Through continued training, technical assistance, and mentoring from local organizations, the friends laid the foundation for their new cooperative business, Third Eye Trucking. They gained the necessary skills and knowledge to form their business model and governance and management structures, make financial projections, and analyze feasibility.
Next they needed capital to make their business plan come to life. The friends turned to Seed Commons who provided them financing for two trucks and two trailers. The loan not only helped the co-op get off the ground during the height of the COVID pandemic but also kept the business going when newer drivers had to leave the co-op due to health and family issues.
The Seed Commons model of non-extractive lending with no credit score, collateral, or personal guarantee requirements – and most importantly, no interest or principal repayment requirements until borrowers are able to cover operating costs, including market-rate salaries – is a game-changer for businesses like Third Eye Trucking.
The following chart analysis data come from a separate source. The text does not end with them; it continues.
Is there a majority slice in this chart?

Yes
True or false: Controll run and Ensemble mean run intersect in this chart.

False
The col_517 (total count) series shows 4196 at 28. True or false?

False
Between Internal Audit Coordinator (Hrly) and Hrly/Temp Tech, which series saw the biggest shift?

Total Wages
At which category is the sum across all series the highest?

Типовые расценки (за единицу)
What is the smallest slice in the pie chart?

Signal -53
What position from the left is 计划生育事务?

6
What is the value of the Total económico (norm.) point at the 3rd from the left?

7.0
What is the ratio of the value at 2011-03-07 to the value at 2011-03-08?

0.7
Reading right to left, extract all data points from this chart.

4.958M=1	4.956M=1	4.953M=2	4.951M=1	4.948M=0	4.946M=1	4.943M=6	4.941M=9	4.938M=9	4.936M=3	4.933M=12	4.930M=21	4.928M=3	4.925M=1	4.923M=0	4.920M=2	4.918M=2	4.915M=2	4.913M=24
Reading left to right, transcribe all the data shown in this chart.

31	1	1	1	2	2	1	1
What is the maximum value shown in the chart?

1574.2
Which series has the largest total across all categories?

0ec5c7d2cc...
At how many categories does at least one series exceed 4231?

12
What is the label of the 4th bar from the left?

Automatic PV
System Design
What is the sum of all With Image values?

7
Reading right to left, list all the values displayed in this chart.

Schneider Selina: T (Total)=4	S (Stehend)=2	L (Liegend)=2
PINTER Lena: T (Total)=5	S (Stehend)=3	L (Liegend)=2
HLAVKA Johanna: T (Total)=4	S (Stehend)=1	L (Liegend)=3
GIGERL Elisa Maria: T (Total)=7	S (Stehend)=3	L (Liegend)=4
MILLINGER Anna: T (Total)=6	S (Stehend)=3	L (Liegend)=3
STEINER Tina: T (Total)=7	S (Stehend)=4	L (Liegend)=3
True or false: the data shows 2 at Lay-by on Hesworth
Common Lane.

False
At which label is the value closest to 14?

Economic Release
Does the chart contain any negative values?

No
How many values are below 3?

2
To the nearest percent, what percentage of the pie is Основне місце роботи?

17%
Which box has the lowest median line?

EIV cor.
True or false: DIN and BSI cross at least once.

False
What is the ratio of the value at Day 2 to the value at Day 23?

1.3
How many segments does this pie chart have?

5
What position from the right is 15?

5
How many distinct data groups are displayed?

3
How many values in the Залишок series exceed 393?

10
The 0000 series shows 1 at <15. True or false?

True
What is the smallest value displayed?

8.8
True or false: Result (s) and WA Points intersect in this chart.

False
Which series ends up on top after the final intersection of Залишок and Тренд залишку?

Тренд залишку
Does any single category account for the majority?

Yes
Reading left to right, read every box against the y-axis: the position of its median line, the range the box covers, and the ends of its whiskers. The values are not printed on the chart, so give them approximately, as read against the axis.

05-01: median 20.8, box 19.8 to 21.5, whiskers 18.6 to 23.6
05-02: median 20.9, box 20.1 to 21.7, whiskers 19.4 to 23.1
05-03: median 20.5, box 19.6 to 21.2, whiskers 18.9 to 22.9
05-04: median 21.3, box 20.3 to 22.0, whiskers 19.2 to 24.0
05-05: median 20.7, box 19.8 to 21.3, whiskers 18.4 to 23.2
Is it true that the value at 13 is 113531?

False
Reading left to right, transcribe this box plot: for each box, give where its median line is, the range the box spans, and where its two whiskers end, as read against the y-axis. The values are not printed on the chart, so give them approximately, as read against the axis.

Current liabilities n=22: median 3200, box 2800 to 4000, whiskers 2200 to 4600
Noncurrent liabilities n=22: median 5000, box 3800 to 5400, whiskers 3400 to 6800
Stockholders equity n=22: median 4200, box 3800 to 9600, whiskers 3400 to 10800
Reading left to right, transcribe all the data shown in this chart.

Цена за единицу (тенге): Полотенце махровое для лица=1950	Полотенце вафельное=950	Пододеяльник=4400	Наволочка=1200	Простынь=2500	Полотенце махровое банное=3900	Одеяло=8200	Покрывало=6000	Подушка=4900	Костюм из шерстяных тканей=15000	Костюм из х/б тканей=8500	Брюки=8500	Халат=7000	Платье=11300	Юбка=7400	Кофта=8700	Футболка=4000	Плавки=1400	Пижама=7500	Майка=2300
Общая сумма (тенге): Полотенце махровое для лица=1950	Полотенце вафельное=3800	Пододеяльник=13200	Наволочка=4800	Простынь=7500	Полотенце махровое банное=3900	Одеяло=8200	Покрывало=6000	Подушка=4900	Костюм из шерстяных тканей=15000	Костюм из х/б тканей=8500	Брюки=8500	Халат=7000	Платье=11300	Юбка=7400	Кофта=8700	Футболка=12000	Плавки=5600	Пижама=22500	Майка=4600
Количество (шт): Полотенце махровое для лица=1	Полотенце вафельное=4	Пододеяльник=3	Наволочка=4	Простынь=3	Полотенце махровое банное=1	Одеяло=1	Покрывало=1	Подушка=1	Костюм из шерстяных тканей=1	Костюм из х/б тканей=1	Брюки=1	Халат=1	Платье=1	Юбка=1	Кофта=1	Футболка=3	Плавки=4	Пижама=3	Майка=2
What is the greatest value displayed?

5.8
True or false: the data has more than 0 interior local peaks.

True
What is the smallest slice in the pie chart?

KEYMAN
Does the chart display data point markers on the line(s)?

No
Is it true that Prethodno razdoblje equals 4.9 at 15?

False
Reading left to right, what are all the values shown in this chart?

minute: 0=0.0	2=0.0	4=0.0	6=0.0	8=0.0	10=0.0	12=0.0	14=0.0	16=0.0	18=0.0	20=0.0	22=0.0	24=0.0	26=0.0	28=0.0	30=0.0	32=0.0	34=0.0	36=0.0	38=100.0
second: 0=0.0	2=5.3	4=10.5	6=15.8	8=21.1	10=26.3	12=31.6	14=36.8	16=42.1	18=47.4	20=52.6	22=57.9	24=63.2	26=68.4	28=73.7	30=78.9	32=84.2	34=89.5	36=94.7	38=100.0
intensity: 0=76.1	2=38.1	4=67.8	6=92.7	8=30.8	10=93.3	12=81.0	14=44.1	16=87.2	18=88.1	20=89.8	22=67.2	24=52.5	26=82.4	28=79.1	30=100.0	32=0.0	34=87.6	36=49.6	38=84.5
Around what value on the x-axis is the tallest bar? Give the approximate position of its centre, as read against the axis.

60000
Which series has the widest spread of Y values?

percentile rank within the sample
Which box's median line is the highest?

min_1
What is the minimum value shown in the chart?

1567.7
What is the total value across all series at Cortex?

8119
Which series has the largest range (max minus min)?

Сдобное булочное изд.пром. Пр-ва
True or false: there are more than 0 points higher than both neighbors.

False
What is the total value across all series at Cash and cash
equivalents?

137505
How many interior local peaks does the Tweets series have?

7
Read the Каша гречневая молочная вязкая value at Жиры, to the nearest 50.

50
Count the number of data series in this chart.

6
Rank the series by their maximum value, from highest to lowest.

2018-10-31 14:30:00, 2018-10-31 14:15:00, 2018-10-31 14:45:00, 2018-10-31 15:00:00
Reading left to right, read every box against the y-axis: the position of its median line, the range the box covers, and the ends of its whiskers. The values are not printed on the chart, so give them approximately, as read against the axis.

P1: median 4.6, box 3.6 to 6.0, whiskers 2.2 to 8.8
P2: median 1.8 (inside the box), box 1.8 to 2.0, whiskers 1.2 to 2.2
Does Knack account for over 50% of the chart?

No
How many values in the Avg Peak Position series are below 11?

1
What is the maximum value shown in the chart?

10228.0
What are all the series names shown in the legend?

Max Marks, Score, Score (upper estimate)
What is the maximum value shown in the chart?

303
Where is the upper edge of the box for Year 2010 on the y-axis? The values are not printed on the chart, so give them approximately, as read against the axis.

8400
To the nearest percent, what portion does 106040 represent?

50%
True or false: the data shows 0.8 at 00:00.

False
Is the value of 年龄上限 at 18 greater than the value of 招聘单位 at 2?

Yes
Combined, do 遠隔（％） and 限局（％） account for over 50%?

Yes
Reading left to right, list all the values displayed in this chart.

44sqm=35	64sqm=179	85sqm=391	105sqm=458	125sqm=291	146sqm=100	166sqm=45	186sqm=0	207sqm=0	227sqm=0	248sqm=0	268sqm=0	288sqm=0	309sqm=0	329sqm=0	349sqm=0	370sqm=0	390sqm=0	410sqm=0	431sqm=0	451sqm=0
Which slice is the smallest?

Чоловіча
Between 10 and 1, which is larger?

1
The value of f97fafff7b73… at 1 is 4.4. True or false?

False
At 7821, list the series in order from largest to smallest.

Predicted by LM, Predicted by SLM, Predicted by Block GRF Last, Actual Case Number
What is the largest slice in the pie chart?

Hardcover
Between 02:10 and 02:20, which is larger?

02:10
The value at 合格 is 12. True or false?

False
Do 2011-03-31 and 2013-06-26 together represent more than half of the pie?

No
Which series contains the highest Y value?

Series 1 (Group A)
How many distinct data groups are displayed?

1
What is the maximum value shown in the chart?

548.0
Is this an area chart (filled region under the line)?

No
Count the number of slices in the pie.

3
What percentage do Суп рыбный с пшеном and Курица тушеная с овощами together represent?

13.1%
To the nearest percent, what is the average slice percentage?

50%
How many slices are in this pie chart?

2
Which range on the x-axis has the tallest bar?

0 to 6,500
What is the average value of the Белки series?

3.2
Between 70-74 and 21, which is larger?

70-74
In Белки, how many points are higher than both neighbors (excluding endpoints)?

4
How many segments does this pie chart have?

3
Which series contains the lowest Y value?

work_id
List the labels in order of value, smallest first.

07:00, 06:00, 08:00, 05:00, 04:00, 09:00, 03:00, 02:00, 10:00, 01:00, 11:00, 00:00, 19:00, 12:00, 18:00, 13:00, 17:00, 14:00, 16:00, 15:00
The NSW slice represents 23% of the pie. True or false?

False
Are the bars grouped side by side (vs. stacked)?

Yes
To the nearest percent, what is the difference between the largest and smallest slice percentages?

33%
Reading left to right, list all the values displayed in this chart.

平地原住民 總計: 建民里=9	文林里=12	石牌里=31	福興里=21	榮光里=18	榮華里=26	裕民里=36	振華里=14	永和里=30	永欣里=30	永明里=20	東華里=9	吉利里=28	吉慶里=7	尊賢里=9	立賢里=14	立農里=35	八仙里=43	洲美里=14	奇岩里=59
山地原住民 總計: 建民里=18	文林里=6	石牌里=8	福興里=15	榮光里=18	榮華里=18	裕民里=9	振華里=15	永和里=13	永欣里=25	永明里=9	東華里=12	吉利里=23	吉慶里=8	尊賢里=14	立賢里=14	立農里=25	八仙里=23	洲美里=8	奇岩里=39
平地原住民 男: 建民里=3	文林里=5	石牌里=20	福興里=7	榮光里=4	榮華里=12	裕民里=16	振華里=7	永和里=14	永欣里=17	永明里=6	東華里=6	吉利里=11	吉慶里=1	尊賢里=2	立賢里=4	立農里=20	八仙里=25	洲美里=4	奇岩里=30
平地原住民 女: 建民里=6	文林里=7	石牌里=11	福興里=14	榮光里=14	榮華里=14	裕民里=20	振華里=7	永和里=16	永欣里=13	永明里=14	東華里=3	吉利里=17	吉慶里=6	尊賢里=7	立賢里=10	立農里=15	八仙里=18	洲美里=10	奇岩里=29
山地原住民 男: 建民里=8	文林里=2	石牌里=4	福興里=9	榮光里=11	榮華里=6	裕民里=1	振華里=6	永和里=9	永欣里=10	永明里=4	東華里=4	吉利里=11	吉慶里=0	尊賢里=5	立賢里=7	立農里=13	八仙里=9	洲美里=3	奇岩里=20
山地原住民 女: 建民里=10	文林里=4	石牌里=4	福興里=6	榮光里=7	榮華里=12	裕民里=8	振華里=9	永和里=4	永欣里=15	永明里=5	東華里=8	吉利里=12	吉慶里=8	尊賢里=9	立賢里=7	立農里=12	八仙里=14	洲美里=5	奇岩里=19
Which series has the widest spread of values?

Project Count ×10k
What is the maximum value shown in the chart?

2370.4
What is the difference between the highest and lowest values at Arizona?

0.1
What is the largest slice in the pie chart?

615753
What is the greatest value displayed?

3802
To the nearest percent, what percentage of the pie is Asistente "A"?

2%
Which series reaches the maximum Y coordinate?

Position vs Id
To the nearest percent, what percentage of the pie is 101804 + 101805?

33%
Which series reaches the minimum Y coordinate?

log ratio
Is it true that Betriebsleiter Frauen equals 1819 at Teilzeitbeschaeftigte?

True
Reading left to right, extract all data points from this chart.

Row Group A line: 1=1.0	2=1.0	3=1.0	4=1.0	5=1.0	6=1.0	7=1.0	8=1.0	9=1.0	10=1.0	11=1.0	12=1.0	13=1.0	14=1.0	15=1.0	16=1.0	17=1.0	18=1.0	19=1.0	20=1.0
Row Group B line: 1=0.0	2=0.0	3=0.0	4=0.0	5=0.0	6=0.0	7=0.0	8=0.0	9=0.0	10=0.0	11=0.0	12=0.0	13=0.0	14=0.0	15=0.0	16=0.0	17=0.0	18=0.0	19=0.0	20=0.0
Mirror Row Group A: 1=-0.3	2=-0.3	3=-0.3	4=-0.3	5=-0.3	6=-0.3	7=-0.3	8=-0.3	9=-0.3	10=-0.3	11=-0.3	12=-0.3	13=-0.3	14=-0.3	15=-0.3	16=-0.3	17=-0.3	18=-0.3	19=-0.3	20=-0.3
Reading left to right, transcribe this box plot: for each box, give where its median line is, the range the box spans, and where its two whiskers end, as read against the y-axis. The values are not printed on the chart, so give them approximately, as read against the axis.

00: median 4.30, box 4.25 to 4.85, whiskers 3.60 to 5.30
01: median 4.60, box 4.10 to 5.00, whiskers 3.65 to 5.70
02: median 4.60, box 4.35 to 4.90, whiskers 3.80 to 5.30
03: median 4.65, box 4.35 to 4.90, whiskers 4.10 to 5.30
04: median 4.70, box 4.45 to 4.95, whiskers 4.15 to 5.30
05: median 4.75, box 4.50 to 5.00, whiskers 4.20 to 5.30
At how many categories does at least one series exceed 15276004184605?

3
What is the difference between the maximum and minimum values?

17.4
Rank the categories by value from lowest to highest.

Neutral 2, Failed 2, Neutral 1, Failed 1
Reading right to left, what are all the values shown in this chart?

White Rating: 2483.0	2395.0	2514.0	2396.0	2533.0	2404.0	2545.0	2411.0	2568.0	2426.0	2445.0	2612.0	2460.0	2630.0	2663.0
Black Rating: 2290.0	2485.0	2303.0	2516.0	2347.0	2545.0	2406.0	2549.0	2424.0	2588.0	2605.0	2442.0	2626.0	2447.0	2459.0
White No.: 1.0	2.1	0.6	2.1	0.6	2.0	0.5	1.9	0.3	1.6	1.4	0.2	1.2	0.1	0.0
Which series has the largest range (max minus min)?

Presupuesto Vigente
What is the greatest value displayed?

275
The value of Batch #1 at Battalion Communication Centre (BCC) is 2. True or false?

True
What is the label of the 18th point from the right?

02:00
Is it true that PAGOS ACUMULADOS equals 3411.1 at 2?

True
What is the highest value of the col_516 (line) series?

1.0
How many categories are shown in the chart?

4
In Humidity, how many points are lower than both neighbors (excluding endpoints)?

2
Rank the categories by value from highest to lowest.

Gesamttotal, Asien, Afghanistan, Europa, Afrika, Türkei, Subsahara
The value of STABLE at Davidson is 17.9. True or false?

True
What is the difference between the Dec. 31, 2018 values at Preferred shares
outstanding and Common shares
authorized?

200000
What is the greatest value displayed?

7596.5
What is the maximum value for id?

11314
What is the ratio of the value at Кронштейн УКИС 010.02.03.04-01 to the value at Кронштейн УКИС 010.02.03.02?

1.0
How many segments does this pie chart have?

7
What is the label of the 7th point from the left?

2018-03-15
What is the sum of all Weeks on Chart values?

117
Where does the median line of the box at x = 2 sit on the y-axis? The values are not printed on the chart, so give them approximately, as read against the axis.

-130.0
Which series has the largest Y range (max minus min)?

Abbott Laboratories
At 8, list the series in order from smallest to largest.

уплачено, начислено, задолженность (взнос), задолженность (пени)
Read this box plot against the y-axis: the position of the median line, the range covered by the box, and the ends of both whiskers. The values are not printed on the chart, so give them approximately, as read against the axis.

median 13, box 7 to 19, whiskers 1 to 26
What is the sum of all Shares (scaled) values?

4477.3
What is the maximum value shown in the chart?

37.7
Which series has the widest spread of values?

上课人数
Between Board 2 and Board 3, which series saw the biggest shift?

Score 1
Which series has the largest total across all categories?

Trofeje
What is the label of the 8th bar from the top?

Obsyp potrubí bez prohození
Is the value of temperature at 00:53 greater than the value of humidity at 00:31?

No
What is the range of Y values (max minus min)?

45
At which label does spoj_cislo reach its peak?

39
Many truck drivers are exploited through high-interest loans, factoring services that take large cuts from contracts in exchange for truckers receiving payments sooner than the industry standard of 30-90 days, and misclassification of truckers as independent contractors. Also, with COVID and other current events like the war in Ukraine impacting the global supply chain and fuel prices, rates are not keeping up with skyrocketing fuel costs and fewer available loads are increasing competition and undercutting prices.
However, due to the non-extractive nature of Seed Commons loans, the co-op has been able to postpone loan payments and stay afloat.
The co-op’s vision is to grow to a large fleet with local box truck transportation, personnel transportation, warehousing and distribution facilities, dispatch services, and a truck driving school focused on creating good jobs, ownership, and equity-building for formerly incarcerated individuals, who are often excluded from economic opportunity based on their records and lack of intergenerational wealth and funding to start new businesses.